It’s a good time for a little historical review. In 2012 south of the border, the Obama administration poured massive subsidies into companies peddling green tech, only to see a vast swath go belly up including Solyndra, would-be maker of advanced solar panels, which failed so spectacularly CNN called the company the “poster child for well-meaning government policy gone bad.”

One might think that such a spectacular failure might have served as a cautionary tale for today’s politicians. But one would be wrong. Even as the EV transition slammed into stiff headwinds, the Trudeau government and Ontario’s Ford government poured $5 billion in subsidies into Honda to build an EV battery plant and manufacture EVs in Ontario. That “investment” came on top of a long list of other “investments” including $15 billion for Stellantis and LG Energy Solution; $13 billion for Volkswagen (or $16.3 billion, per the Parliamentary Budget Officer), a combined $4.24 billion (federal/Quebec split) to Northvolt, a Swedish battery maker, and a combined $644 million (federal/Quebec split) to Ford Motor Company to build a cathode manufacturing plant in Quebec.

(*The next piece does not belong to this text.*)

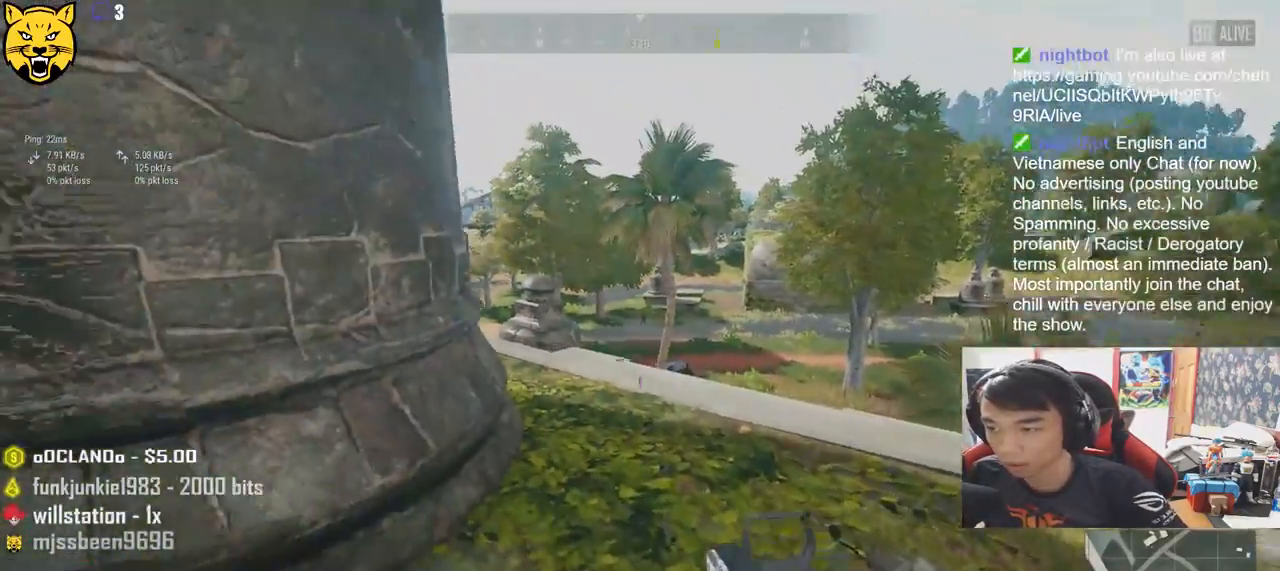
{"keys": ["d"], "mouse": [], "events": [[66, "mouse_right", "down"], [116, "ctrl", "down"], [166, "mouse_right", "up"], [266, "ctrl", "up"], [316, "a", "up"], [383, "d", "down"], [400, "w", "up"]]}
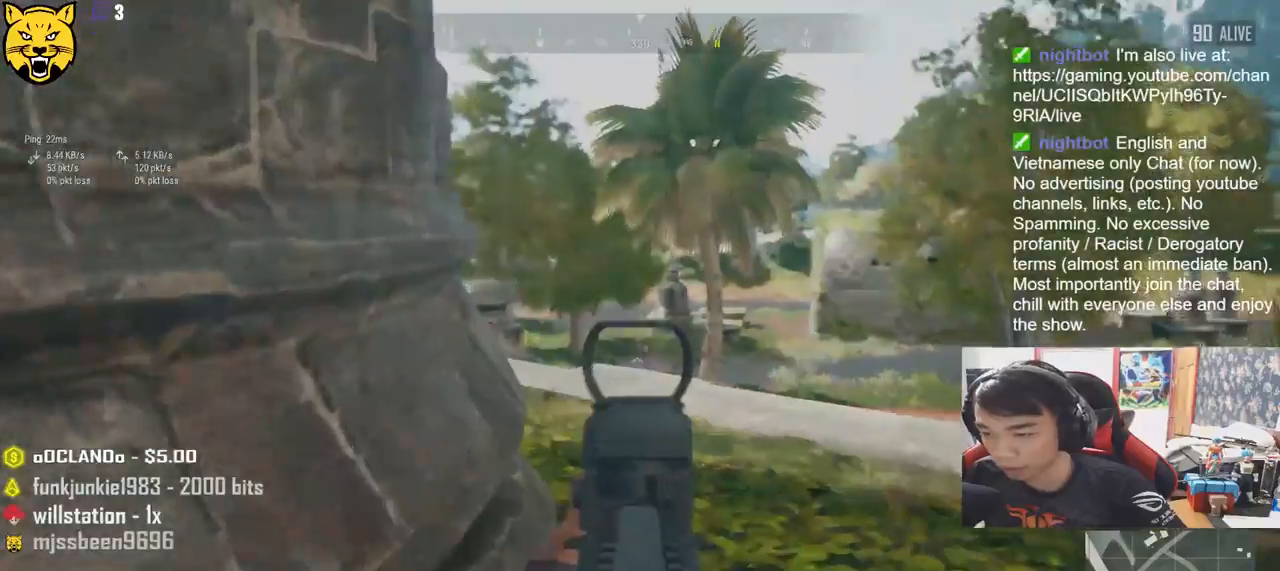
{"keys": ["a"], "mouse": [], "events": [[33, "a", "down"], [66, "d", "up"], [100, "mouse_left", "down"], [183, "mouse_left", "up"], [216, "d", "down"], [250, "a", "up"], [266, "mouse_left", "down"], [350, "a", "down"], [366, "d", "up"], [383, "mouse_left", "up"], [433, "mouse_left", "down"], [500, "mouse_left", "up"]]}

How’s all that working out? Not great.

“Projects announced for Canada’s EV supply chain are in various states of operation, and many remain years away from production,” notes automotive/natural resource reporter Gabriel Friedman, writing in the Financial Post. “Of the four multibillion-dollar battery cell manufacturing plants announced for Canada, only one—a joint venture known as NextStar Energy Inc. between South Korea’s LG Energy Solution Ltd. and European automaker Stellantis NV—progressed into even the construction phase.”

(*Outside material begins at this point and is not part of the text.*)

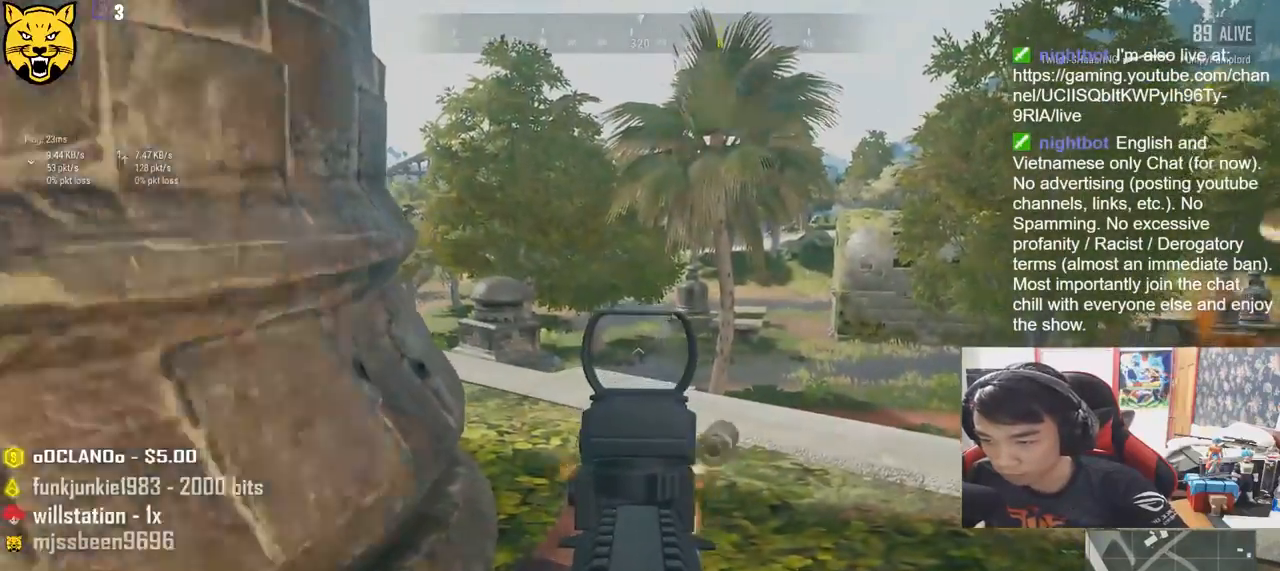
{"keys": ["a"], "mouse": ["left"], "events": [[16, "a", "up"], [16, "d", "down"], [50, "mouse_left", "down"], [133, "mouse_left", "up"], [150, "a", "down"], [166, "d", "up"], [183, "mouse_left", "down"], [266, "mouse_left", "up"], [283, "d", "down"], [316, "a", "up"], [316, "mouse_left", "down"], [400, "mouse_left", "up"], [433, "mouse_left", "down"], [450, "a", "down"], [466, "d", "up"]]}
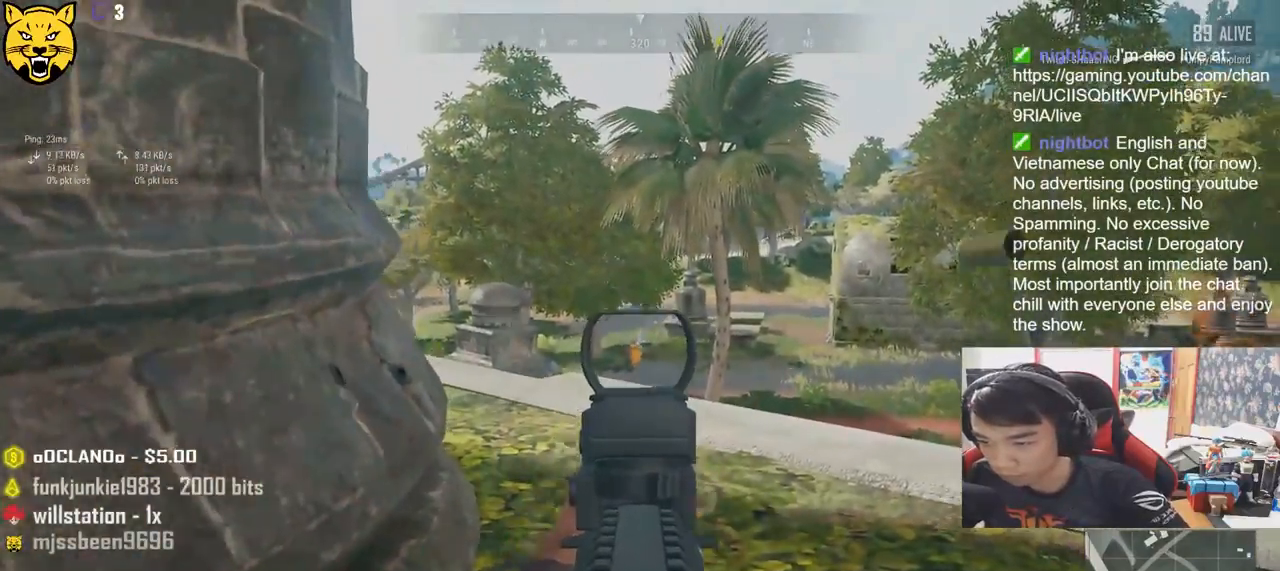
{"keys": ["a"], "mouse": ["left"], "events": [[33, "mouse_left", "up"], [83, "mouse_left", "down"], [183, "a", "up"], [183, "d", "down"], [183, "mouse_left", "up"], [233, "mouse_left", "down"], [316, "mouse_left", "up"], [366, "a", "down"], [366, "mouse_left", "down"], [383, "d", "up"], [450, "mouse_left", "up"], [500, "mouse_left", "down"]]}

In 2023, Volkswagen said it would invest $7 billion by 2030 to build a battery cell manufacturing complex in St. Thomas, Ontario. However, Friedman notes “construction of the VW plant is not scheduled to begin until this spring [2025] and initial cell production will not begin for years.” Or ever, if Donald Trump’s pledge to end U.S. government support for a broad EV transition comes to pass.

In the meantime, other elements of Canada’s “clean tech” future are also in doubt. In December 2024, Saint-Jérome, Que.-based Lion Electric Co., which had received $100 million in provincial and government support to assemble batteries in Canada for electric school buses and trucks, said it would file for bankruptcy in the United States and creditor protection in Canada. And Ford Motor Company last summer scrapped its planned EV assembly plant in Oakville, Ontario—after $640 million in federal and provincial support.

And of course, there’s Canada’s own poster-child-of-clean-tech-subsidy failure, Northvolt. According to the CBC, the Swedish battery manufacturer, with plans to build a $7 billion factory in Quebec, has declared bankruptcy in Sweden, though Northvolt claims that its North American operations are “solvent.” That’s cold comfort to some Quebec policymakers: “We’re going to be losing hundreds of millions of dollars in a bet that our government in Quebec made on a poorly negotiated investment,” said Parti Québécois MNA Pascal Paradis.

Elections often bring about change. If the Carney government wants to change course and avoid more clean-tech calamities, it should pull the plug on the EV revolution and avoid any more electro-boondoggles.